TAREFA:
Por favor, reproduza sem nenhuma alteração as linhas da listagem entre a que contém "Consultation and delivery" e a que contém "Tentang igus®", incluindo ambas.

───── LISTAGEM DO EXERCÍCIO

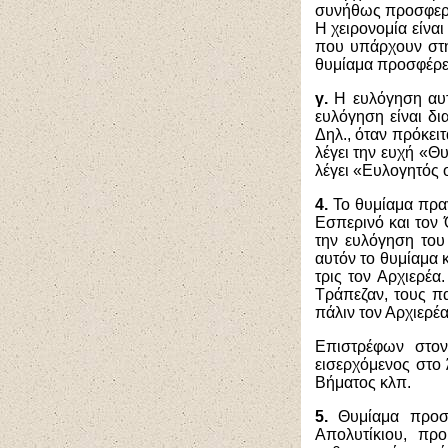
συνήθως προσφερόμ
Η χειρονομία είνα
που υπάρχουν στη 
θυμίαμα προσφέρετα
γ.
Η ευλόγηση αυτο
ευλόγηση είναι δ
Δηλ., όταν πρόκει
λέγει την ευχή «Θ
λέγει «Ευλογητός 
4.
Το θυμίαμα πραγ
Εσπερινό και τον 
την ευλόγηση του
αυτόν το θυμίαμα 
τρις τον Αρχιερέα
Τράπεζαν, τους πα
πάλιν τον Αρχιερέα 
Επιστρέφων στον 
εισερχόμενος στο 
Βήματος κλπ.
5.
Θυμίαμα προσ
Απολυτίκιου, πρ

──────────
───── LISTAGEM DO EXERCÍCIO

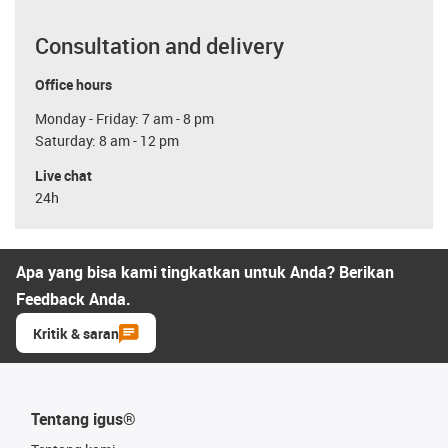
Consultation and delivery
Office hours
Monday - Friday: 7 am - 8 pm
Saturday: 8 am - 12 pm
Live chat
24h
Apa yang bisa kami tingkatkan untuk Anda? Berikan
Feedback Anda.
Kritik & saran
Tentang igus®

──────────
───── LISTAGEM DO EXERCÍCIO

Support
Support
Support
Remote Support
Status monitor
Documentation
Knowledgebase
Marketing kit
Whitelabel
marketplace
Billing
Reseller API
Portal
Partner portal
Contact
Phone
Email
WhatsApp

──────────

RESPOSTA ESCRITA:
Consultation and delivery
Office hours
Monday - Friday: 7 am - 8 pm
Saturday: 8 am - 12 pm
Live chat
24h
Apa yang bisa kami tingkatkan untuk Anda? Berikan
Feedback Anda.
Kritik & saran
Tentang igus®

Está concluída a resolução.